EXTRACTED ENTRIES >>
^^^^^^^^
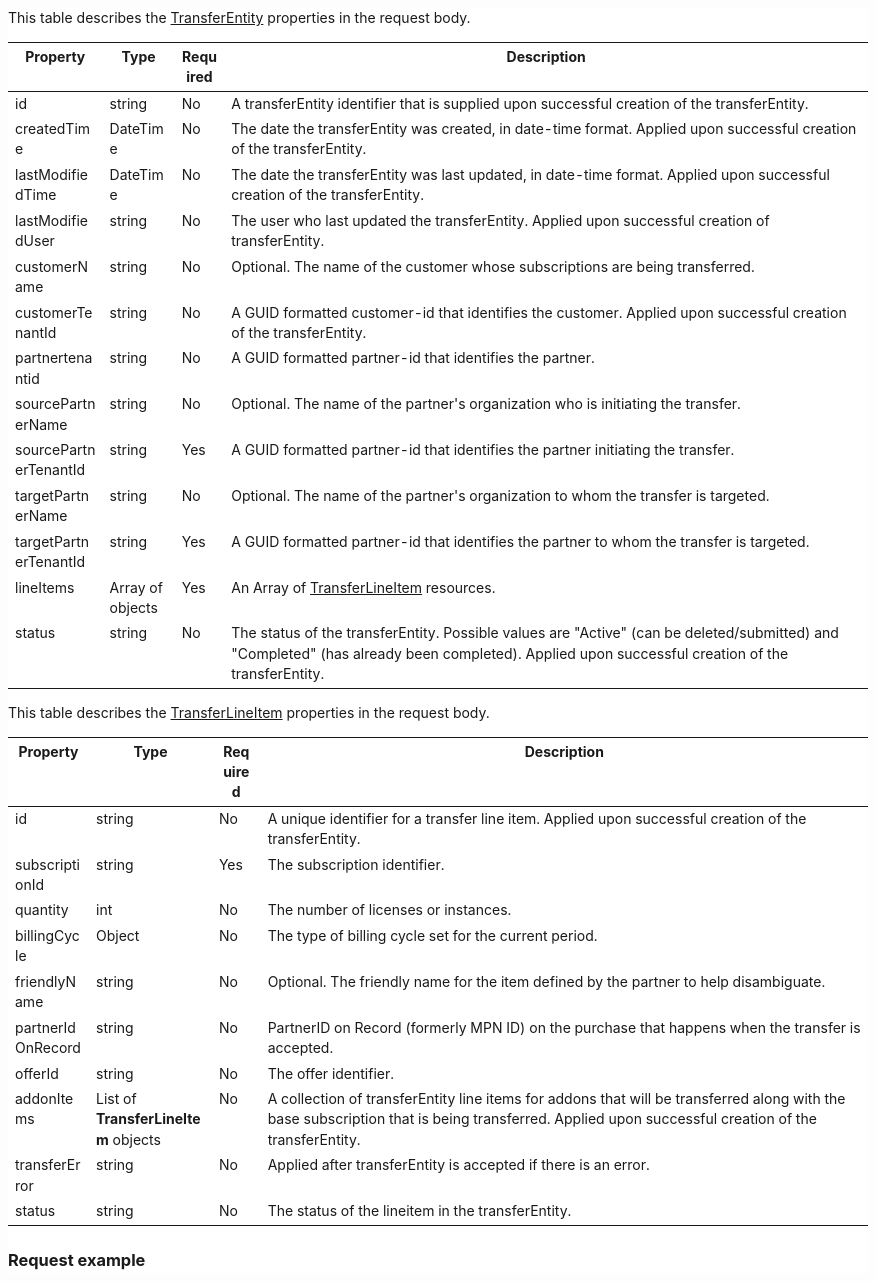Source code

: This table describes the [TransferEntity](transfer-entity-resources.md) properties in the request body.

| Property              | Type          | Required  | Description                                                                                |
|-----------------------|---------------|-----------|--------------------------------------------------------------------------------------------|
| id                    | string        | No    | A transferEntity identifier that is supplied upon successful creation of the transferEntity.                               |
| createdTime           | DateTime      | No    | The date the transferEntity was created, in date-time format. Applied upon successful creation of the transferEntity.      |
| lastModifiedTime      | DateTime      | No    | The date the transferEntity was last updated, in date-time format. Applied upon successful creation of the transferEntity. |
| lastModifiedUser      | string        | No    | The user who last updated the transferEntity. Applied upon successful creation of transferEntity.                          |
| customerName          | string        | No    | Optional. The name of the customer whose subscriptions are being transferred.                                              |
| customerTenantId      | string        | No    | A GUID formatted customer-id that identifies the customer. Applied upon successful creation of the transferEntity.         |
| partnertenantid       | string        | No    | A GUID formatted partner-id that identifies the partner.                                                                   |
| sourcePartnerName     | string        | No    | Optional. The name of the partner's organization who is initiating the transfer.                                           |
| sourcePartnerTenantId | string        | Yes   | A GUID formatted partner-id that identifies the partner initiating the transfer.                                           |
| targetPartnerName     | string        | No    | Optional. The name of the partner's organization to whom the transfer is targeted.                                         |
| targetPartnerTenantId | string        | Yes   | A GUID formatted partner-id that identifies the partner to whom the transfer is targeted.                                  |
| lineItems             | Array of objects | Yes| An Array of [TransferLineItem](transfer-entity-resources.md#transferlineitem) resources.                                   |
| status                | string        | No    | The status of the transferEntity. Possible values are "Active" (can be deleted/submitted) and "Completed" (has already been completed). Applied upon successful creation of the transferEntity.|

This table describes the [TransferLineItem](transfer-entity-resources.md#transferlineitem) properties in the request body.

|      Property       |            Type             | Required | Description                                                                                     |
|---------------------|-----------------------------|----------|-------------------------------------------------------------------------------------------------|
| id                   | string                     | No       | A unique identifier for a transfer line item. Applied upon successful creation of the transferEntity.|
| subscriptionId       | string                     | Yes      | The subscription identifier.                                                                         |
| quantity             | int                        | No       | The number of licenses or instances.                                                                 |
| billingCycle         | Object                     | No       | The type of billing cycle set for the current period.                                                |
| friendlyName         | string                     | No       | Optional. The friendly name for the item defined by the partner to help disambiguate.                |
| partnerIdOnRecord    | string                     | No       | PartnerID on Record (formerly MPN ID) on the purchase that happens when the transfer is accepted.              |
| offerId              | string                     | No       | The offer identifier.                                                                                |
| addonItems           | List of **TransferLineItem** objects | No | A collection of transferEntity line items for addons that will be transferred along with the base subscription that is being transferred. Applied upon successful creation of the transferEntity.|
| transferError        | string                     | No       | Applied after transferEntity is accepted if there is an error.                                        |
| status               | string                     | No       | The status of the lineitem in the transferEntity.                                                    |

### Request example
^^^^^^^^
PROBLEM DETAILS >> In the material above, tally the lines that include the word "whom" and give only that figure.

REPLY TO THE EXERCISE >> 2